Cómplices

Jueves, 21 de marzo de 2013


Pareciera que hay fechas en el calendario propicias para vestirse de largo, como si fueran una de esas hermosas jovencitas que acuden a su primer baile tan emocionadas como acicaladas, o más aún.
Hoy se celebra el día del árbol
Hoy se celebra la poesía.
Hoy se celebra el día del Síndrome de Down.
¿Por qué, para qué…?
A mi modo de ver, acaso equivocado, estos ‘días internacionales de’ significan o equivalen lo que una limosna para lavar las conciencias de los más pudientes ante una mano vacía, sucia y vacilante. ¿Una vez pasados los recordatorios y conmemoraciones, dónde se nos quedan los versos, los árboles y las sonrisas de esas personas tan especiales…?
No digo yo que no sea necesario recordarnos ciertas cosas, porque a veces es la única manera de que, al menos una vez al año, se hagan presentes en nuestras conciencias. Para algunos quizá sea el único día todo el calendario en que pensarán en estos niños y sus problemas, los árboles y su trascendental importancia para nuestra existencia presente y futura, y en la necesidad de que el mundo no pierda la poesía, aunque sólo sea como una brisa que de vez en cuando sirve para aliviar el sofoco del trajín cotidiano.
Sin embargo, tiendo a pensar que se trata de un arma de doble filo, porque una vez concluido el día veintiuno de marzo volverán a ser invisibles los árboles, los seres con esta peculiaridad y no digamos los versos.
Hay voces críticas, no pocas, que dudan de todo esto porque a la larga sirve para bien poco, incluso en demasiadas ocasiones para lo único que son útiles es para que algunas autoridades aparezcan (todavía más) en los medios de comunicación, como si hiciesen algo, como si hubieran actuado con determinación y eficacia para que el medio ambiente no se deteriore (todavía más), los niños con este síndrome tengan un horizonte de vida más esperanzador, o la poesía no sea esa cosa ajena a la vida que huele a naftalina dentro de un libro aún intonso.
En todo caso, y por lo que sé sobre el asunto, respecto del día de la Poesía —que en esta tierra de Segovia celebraremos el sábado, acogiendo gracias a la incansable iniciativa de Norberto Herranz a poetas llegados de otras tierras—, no se trata tanto de una jornada reivindicativa, como de una celebración, como de una fiesta, como gritar al mundo que otra mirada es posible, acaso necesaria, aunque tantas veces sea dolorosa.

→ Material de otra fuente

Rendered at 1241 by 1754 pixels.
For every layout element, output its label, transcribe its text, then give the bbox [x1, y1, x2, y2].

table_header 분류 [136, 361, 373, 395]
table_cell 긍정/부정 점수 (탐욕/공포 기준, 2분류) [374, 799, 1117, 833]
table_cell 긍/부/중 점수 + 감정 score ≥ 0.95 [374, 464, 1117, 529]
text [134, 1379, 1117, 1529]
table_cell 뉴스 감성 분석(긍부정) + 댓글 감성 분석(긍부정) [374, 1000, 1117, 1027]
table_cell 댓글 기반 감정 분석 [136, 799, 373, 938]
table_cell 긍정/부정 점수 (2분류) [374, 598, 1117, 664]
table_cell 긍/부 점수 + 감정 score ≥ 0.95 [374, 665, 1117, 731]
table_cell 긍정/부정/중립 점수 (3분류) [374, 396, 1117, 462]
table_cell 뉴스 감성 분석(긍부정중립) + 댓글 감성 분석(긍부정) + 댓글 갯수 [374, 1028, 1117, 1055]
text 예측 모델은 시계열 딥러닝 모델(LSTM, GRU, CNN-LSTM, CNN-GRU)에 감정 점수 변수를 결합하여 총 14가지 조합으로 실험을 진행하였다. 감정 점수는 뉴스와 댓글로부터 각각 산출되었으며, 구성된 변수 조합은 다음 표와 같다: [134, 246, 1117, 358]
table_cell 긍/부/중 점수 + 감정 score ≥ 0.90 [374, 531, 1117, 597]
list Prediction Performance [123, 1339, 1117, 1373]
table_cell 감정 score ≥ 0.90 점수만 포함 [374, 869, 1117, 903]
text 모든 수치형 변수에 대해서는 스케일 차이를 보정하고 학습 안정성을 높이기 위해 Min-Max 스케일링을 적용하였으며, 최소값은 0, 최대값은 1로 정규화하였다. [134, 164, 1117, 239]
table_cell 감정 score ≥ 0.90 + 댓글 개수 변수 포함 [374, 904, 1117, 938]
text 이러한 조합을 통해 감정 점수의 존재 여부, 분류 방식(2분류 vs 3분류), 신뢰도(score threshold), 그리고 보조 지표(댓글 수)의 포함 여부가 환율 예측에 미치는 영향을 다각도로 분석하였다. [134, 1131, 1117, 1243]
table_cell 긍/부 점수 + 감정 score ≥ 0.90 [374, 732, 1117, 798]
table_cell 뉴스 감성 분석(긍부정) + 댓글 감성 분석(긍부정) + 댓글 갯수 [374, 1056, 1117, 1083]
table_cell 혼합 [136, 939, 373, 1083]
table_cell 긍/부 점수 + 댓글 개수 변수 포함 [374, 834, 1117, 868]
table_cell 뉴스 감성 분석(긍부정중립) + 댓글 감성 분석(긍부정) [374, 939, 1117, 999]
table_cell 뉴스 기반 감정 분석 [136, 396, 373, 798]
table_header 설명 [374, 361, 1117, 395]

Los poetas —incluso los más humildes, los siempre prescindibles— sabemos que la poesía nunca llegará a grandes colectivos, ni siquiera en lugares donde ocupa un lugar de prestigio, como Latinoamérica. Y a medida que el tiempo va decantando nuestros corazones, somos conscientes de que un solo lector es más que una piedra preciosa, es un tesoro completo. Pero el poeta tampoco busca lectores, al menos en un primer momento, simplemente busca el camino de la verdad, al menos de su verdad. Y no lo busca, como algunos pudieran pensar, por esnobismo o porque no encuentra nada mejor que hacer, sino porque no puede hacer otra cosa.
Incluso cuando calla, cuando su verso se adelgaza tanto que desaparece, está en lo mismo. Es el verdadero ADN del poeta. Lo de menos, en este sentido, es si lo hace vestido con frac o se afana en la tarea desnudo —tal que los hijos de la mar—. (De hecho no es infrecuente que quien empieza el camino revestido de los más glamorosos ropajes, concluya su viaje mostrando su piel cicatrizada o apenas cubierta por un leve lienzo, un cendal apenas).
Me había planteado, acaso como una imposición a plazo fijo, escribir hoy unos versos, aunque fuesen versos secretos, pero no he sido capaz.
Así que mi celebración del día de la poesía, será recordar la sonrisa más pura y de imbatible hermosura de aquellos niños y niñas que hace tantos años ya me enseñaron que lo único que identifica al ser humano respecto del resto de criaturas de la creación es la capacidad de amar sin límites, con una desmesura que a uno le producía verdadero vértigo, una vergüenza tan grande como los chopos que flanqueaban el patio donde las tardes caminaban hacia sus ocasos.